A terceira estratégia é adaptar as cidades para terem áreas alagáveis, onde a água possa escoar sem causar destruição. Isso envolve a criação de estruturas naturais e infraestruturas projetadas para gerenciar a água de maneira eficaz:

  • Estruturas naturais alagáveis: são as áreas projetadas para conter a água temporariamente, permitindo que ela seja gradualmente absorvida pelo lençol freático;
  • Caixas infiltrantes: as caixas facilitam a entrada da água no solo, promovendo a recarga dos aquíferos;
  • Jardins de chuva e tanques subterrâneos: jardins de chuva armazenam o excesso de chuva em tanques subterrâneos e túneis, liberando a água aos poucos nos rios após a diminuição dos níveis de água.

Resultados e impactos globais

Pesquisadores da Arup analisaram os centros urbanos de dez cidades globais: Auckland, Montreal, Mumbai, Nairóbi, Nova York, Londres, Singapura, Xangai, Sydney e Toronto. Usando o Terrain, foi feito um cálculo da quantidade de áreas verdes e azuis nos centros urbanos de cada cidade. Em seguida, os pesquisadores consideraram o impacto dos tipos de solo e da vegetação e calcularam o potencial de escoamento da água da chuva. 

O relatório Global Sponge Cities Snapshotusa Inteligência Artificial e análise do uso do sol. Nele, cada cidade foi avaliada com uma porcentagem de “capacidade de esponja” de 1-100%. Cidades com classificações mais altas podem absorver mais água durante a chuva. Auckland, na Nova Zelândia, ficou no topo com uma classificação de 35% – na maioria graças aos seus sistemas de águas pluviais, muitos campos de golfe, parques verdes e jardins residenciais.

Tabela de classificação das cidades:

Cidade Ranking de ‘Esponjosidade’

(Sponge Ranking)

Percentual geral de “esponjosidade”

(Overall % ‘sponginess’)

Percentual de área verde e azul

(Green-Blue Area %)

Classificação do Solo e Potencial de Escoamento

(Soil Classification and Runoff Potential)
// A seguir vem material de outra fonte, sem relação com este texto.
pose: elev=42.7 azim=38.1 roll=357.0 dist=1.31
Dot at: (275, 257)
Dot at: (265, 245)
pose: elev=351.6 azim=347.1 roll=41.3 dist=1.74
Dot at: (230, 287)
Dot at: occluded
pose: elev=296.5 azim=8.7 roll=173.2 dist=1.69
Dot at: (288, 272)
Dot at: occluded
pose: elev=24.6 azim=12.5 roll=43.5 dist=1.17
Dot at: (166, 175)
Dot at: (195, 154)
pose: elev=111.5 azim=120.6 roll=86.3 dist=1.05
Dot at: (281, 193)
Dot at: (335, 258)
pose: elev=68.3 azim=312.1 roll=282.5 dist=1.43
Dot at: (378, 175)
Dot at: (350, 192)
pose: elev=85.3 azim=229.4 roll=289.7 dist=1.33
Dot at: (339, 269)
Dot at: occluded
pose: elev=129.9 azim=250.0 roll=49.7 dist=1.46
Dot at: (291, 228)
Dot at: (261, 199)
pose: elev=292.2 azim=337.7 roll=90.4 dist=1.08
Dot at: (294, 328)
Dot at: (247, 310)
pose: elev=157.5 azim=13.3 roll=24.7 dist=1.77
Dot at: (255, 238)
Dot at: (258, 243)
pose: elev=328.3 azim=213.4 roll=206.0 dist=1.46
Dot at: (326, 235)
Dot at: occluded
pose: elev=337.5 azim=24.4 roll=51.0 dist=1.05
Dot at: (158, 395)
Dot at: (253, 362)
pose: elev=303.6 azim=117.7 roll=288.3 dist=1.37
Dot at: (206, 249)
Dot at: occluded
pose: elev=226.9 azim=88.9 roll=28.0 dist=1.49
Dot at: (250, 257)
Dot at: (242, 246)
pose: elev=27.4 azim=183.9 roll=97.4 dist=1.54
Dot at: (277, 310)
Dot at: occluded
Auckland 1 35% 50% Potencial de escoamento moderadamente alto

(<60% de areia e 10-20% de argila)

Nairóbi 2 34% 52% Potencial de escoamento alto

(<50% de areia e >40% de argila)

Cingapura 3 30% 45% Potencial de escoamento moderadamente alto

(<60% de areia e 20-50% de argila)

Mumbai 3 30% 45% Alto potencial de escoamento

(<50% areia e 20-40% argila)

Nova York 3 30% 39% Potencial de escoamento moderadamente baixo

(40-70% de areia e <10% de argila)

Toronto 3 30% 39% Potencial de escoamento moderadamente alto

(<50% areia, 20-40% argila)

Montreal 4 29% 36% Potencial de escoamento moderadamente alto

(<50% areia e 20-40% argila)

Xangai 5 28% 33% Potencial de escoamento moderadamente alto

(<50% areia e 20-40% argila)

Londres 6 22% 31% Potencial de escoamento moderadamente alto

(<50% areia e 20-40% argila)

Sydney 7 18% 24% Potencial de escoamento moderadamente alto

(>60% areia, 10-30% argila)

Importância da adaptação urbana e das cidades-esponja para o futuro

Os resultados mostraram que muitas das iniciativas-piloto tiveram um efeito positivo, com projetos de baixo impacto, como telhados verdes e jardins de chuva, desacelerando o escoamento. Uma das cidades que demonstraram mais entusiasmo em relação ao projeto, Zhengzhou, na província de Henan (China), recebeu 60 bilhões de yuans (cerca de R$ 42 bilhões).

O estudo da Arup destaca a eficácia das estratégias de cidades-esponja em diversas regiões urbanas. As cidades com maior “capacidade de esponja” demonstram uma integração bem-sucedida de infraestrutura verde e azul, gestão eficiente de escoamento e adaptação às características do solo. A implementação dessas estratégias pode servir de modelo para outras cidades enfrentarem desafios relacionados às mudanças climáticas e ao manejo das águas pluviais.

A partir das informações trazidas neste texto, em comparação aos países estudados no relatório exposto, podemos ver o quanto o Brasil ainda deve correr atrás de medidas de adaptação ao clima para tornar as suas cidades mais resilientes a eventos extremos.